Directions for this task: Search the records below for "This document pairs". Return that line and all remaining lines exactly.

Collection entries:
-------
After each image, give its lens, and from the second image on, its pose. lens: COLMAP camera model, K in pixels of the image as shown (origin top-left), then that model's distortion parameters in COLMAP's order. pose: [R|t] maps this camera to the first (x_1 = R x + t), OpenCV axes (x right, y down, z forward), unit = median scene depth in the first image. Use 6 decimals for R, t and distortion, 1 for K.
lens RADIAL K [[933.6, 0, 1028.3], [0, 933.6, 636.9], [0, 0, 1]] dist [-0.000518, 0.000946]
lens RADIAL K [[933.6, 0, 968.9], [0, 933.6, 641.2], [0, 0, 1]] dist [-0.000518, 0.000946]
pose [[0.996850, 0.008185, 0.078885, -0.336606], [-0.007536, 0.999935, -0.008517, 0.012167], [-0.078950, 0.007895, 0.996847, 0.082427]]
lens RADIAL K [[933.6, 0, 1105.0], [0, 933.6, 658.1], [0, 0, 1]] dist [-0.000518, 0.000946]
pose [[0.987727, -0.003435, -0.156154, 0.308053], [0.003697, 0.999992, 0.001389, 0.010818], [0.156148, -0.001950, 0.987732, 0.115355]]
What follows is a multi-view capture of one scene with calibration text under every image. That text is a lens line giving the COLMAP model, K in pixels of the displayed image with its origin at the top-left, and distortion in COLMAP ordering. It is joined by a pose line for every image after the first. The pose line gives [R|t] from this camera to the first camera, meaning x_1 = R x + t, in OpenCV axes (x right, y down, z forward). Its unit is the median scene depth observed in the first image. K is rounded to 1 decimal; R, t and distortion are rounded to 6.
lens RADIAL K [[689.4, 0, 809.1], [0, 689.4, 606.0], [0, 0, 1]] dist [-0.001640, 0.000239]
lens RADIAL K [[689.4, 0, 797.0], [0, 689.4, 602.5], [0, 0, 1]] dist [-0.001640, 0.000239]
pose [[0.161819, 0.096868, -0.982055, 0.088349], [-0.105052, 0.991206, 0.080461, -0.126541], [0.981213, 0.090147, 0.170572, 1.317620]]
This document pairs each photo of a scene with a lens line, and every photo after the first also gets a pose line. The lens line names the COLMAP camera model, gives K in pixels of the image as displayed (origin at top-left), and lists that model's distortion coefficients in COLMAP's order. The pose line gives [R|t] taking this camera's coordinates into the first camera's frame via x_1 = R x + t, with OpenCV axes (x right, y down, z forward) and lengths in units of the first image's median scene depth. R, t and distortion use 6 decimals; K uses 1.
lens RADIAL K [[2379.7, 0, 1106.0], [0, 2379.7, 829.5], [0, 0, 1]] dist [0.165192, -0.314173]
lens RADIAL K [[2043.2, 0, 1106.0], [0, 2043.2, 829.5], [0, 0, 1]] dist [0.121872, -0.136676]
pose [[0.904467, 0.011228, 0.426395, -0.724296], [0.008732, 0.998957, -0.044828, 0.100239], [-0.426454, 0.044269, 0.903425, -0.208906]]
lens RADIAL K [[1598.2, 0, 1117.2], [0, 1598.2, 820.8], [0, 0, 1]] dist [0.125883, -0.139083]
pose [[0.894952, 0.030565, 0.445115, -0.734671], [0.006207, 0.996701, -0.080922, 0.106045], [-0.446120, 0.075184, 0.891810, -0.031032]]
-------
Task answer:
This document pairs each photo of a scene with a lens line, and every photo after the first also gets a pose line. The lens line names the COLMAP camera model, gives K in pixels of the image as displayed (origin at top-left), and lists that model's distortion coefficients in COLMAP's order. The pose line gives [R|t] taking this camera's coordinates into the first camera's frame via x_1 = R x + t, with OpenCV axes (x right, y down, z forward) and lengths in units of the first image's median scene depth. R, t and distortion use 6 decimals; K uses 1.
lens RADIAL K [[2379.7, 0, 1106.0], [0, 2379.7, 829.5], [0, 0, 1]] dist [0.165192, -0.314173]
lens RADIAL K [[2043.2, 0, 1106.0], [0, 2043.2, 829.5], [0, 0, 1]] dist [0.121872, -0.136676]
pose [[0.904467, 0.011228, 0.426395, -0.724296], [0.008732, 0.998957, -0.044828, 0.100239], [-0.426454, 0.044269, 0.903425, -0.208906]]
lens RADIAL K [[1598.2, 0, 1117.2], [0, 1598.2, 820.8], [0, 0, 1]] dist [0.125883, -0.139083]
pose [[0.894952, 0.030565, 0.445115, -0.734671], [0.006207, 0.996701, -0.080922, 0.106045], [-0.446120, 0.075184, 0.891810, -0.031032]]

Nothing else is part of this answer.